Jesus flips our world completely upside down. He says that greatness is found in comparison to others, but not the first, the last. It’s not those who accomplish great things. 

 

It’s those who serve all people.

 

He took a child into His arms as an illustration of the type of servant we have to become to be great. We have to serve people who exhaust us, who can’t pay us back or promote us. People who aren’t emotionally fulfilling to be around. Children are not grateful at all. They don’t say thank you. They assume you should do whatever they say. All they do is take. They’re weak and helpless, so that’s all they know to do. We must serve people like this. People we feel, if we were honest, are a little below us. 

 

It’s also important to differentiate that it’s not just service. It’s servant of all.

 

No one in this room would say you don’t believe in serving people.

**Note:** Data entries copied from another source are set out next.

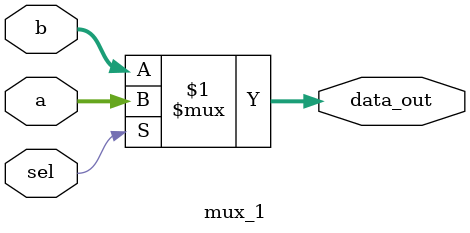
<source format=v>
module mux_1
(
    input [63:0] a, b,
    input sel,
    output [63:0] data_out   
);

assign data_out = sel ? a : b;


endmodule // 
</source>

But we all have those people who we’re unwilling to serve. For some us it’s people we view as irresponsible. We don’t want to encourage their reckless behavior. For some of us, it’s people we view as self-righteous, we don’t want to encourage their arrogance. 

 

If we want to be great, we have to become servants of those people. 

 

This feels impossible to us. What could possibly motivate anyone to become this type of servant?

 

37 “Whoever receives one such child in my name receives me, and whoever receives me, receives not me but him who sent me.” Mark 9:37 (ESV)

 

By becoming this type of servant, you get to know God. So the only reason you would want to become this type of servant is if God is your goal. But we know ourselves and our desires for God are usually very weak. We rarely serve those people whom we don’t want to. 

 

Need to be Made New

 

We don’t just need to know the path to greatness, we need to be changed and made new, so that we can walk on this path.

 

This is why Jesus kept reminding His disciples that He had to die; they didn’t just need a ruler, they needed a Savior. We need to be changed, so we can actually do what He’s telling us to do. Jesus is coming to rescue us for greatness. To make us new, so we can be great again. 

 

He became last, despised in the eyes of the world. A servant of all, including those who didn’t say thank you, who didn’t respect Him, who didn’t like Him. He did this so you and I could be esteemed and highly favored in the eyes of God, so we can receive the greatness that comes from God.

 

He has secured a position so significant and great that it makes any so-called greatness here look like nothing.

 

No longer will there be anything accursed, but the throne of God and of the Lamb will be in it, and his servants will worship him. They will see his face, and his name will be on their foreheads. And night will be no more. They will need no light of lamp or sun, for the Lord God will be their light, and they will reign forever and ever. Revelation 22:3-5 (ESV)

 

When you compare the greatness that comes from God with the best this world has to offer, they don’t compare. Greatness from others in this life can offer you a nicer neighborhood with less crime and brokenness...for a little while. Greatness that comes from God, gives you a spot in a world with no sin, no pain, no death, no evil. 

 

You indeed may receive some great things from this world. But we need to remind one another that it’s not true greatness. It’s small in comparison to what God has in store for His people.

 

Practically Speaking

 

You become a servant because you believe that Jesus became a servant for you on the cross. 

 

This means you becoming a part of a Missional Community with a mindset of one who is coming to serve, not be served by those people. Working for the good of that co-worker you really don’t respect. Loving those who don’t appreciate you. Serving those who won’t return the favor.

 

The path to greatness runs through the valley of the cross. If we’re going to be great as a church, it’s not found in how large we grow or how influential we are. It’s found in if we become servants of all. That is what our Savior did for us.

 

We need to look to Jesus for the motivation we need in order to become servants of this city. Of our neighborhood. Of our family.